Many people do not like to use pain killers simply because they have a fear of getting hooked. But if you suffer from chronic pain, most often there is no other treatment available to ease the pain.
If we want to avoid prescription drug dependence, we should explore other methods of pain relief. Many of the 5 strategies below can help make sure you utilize pain-relieving medication properly and without risk:
1. Weigh Your Own Danger Factors
Before prescribing opioid medication for recurring or chronic pain, most physicians determine whether their patients have previous problems which may render them much more potentially at risk of becoming addicted. These consist of:
• A background of being addicted to prescribed medication or illegal drugs.
• A generally addictive personality: dependency on alcohol or cigarettes.
• Addiction in the Family history.
• A background of mood imbalances (depression or bipolar syndrome), anxiety symptoms, mental disorders (schizophrenia), or personality disorders (for example borderline personality disorder).
2. Consider other Possibilities
Individuals with an increased tendency of drug dependency may wish to use different pain management techniques. These may consist of:
• Physical therapies.
• Psychotherapy: consult a psychologist to understand how to modify your pain-related responses and habits.
• Alternate strategies such as acupuncture therapy.
These techniques are not simply for those who happen to be at high risk regarding drug dependency. They are also a part of a complete pain control approach that could consist of, but is not restricted to, medications.
3. Make use of prescription drugs for the right reason
Everyone should be heedful that prescription drugs don’t end up becoming a coping mechanism for different problems.
Should your physician write a script that will make your pain a bit more bearable, and you are making use of it as prescribed, that is okay.
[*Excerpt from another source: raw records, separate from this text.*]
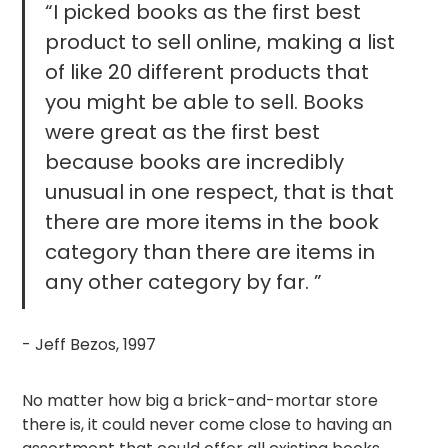
“I picked books as the first best
product to sell online, making a list
of like 20 different products that
you might be able to sell. Books
were great as the first best
because books are incredibly
unusual in one respect, that is that
there are more items in the book
category than there are items in
any other category by far. ”
- Jeff Bezos, 1997
No matter how big a brick-and-mortar store
there is, it could never come close to having an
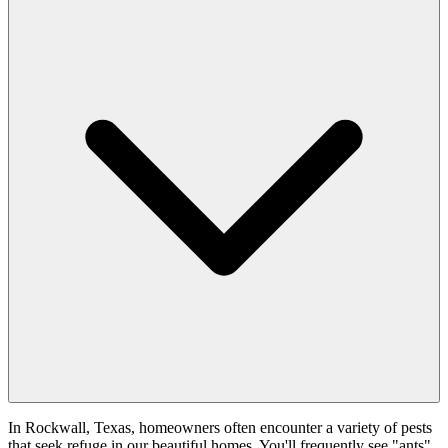
In Rockwall, Texas, homeowners often encounter a variety of pests
that seek refuge in our beautiful homes. You'll frequently see "ants"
However if you are using it for some different reason that your physician does not know about, then that’s a definite red flag.
4. Be watchful for early indicators of problems
The following are four red lights that you may well be abusing your prescribed painkillers:
• You are failing to take the medication as recommended.
• You are using medication for reasons other than the reasons your physician prescribed it.
• Your consumption of the medication has made you neglect your family, your job, or has resulted in other destructive effects.
• You have not been truthful (with your physician, family, or yourself) with regards to your use of the drugs.
5. Do not hesitate to ask for assistance when in trouble
Should you appear to be losing control of your pain medication, or if you have concerns with regard to becoming addicted to your prescription drugs, seek medical help immediately.
For example your physician may decide to switch you to some other medication with a reduced possibility for abuse.